▶ _Assignment_: Copy the lines word for word. Begin at the line that contains "Alle anzeigen" and end with the final line of the data.

Stored data entries
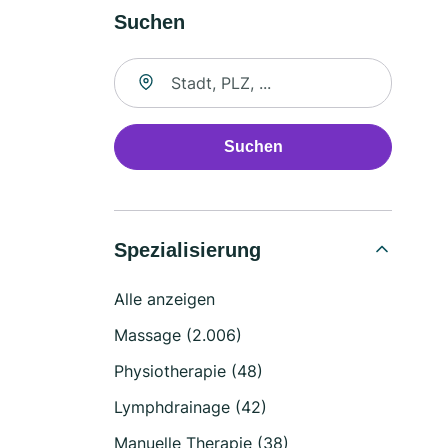
Suchen
Suche nach Ort
Suchen
Spezialisierung
Alle anzeigen
Massage (2.006)
Physiotherapie (48)
Lymphdrainage (42)
Manuelle Therapie (38)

▶ _Exercise solution_:
Alle anzeigen
Massage (2.006)
Physiotherapie (48)
Lymphdrainage (42)
Manuelle Therapie (38)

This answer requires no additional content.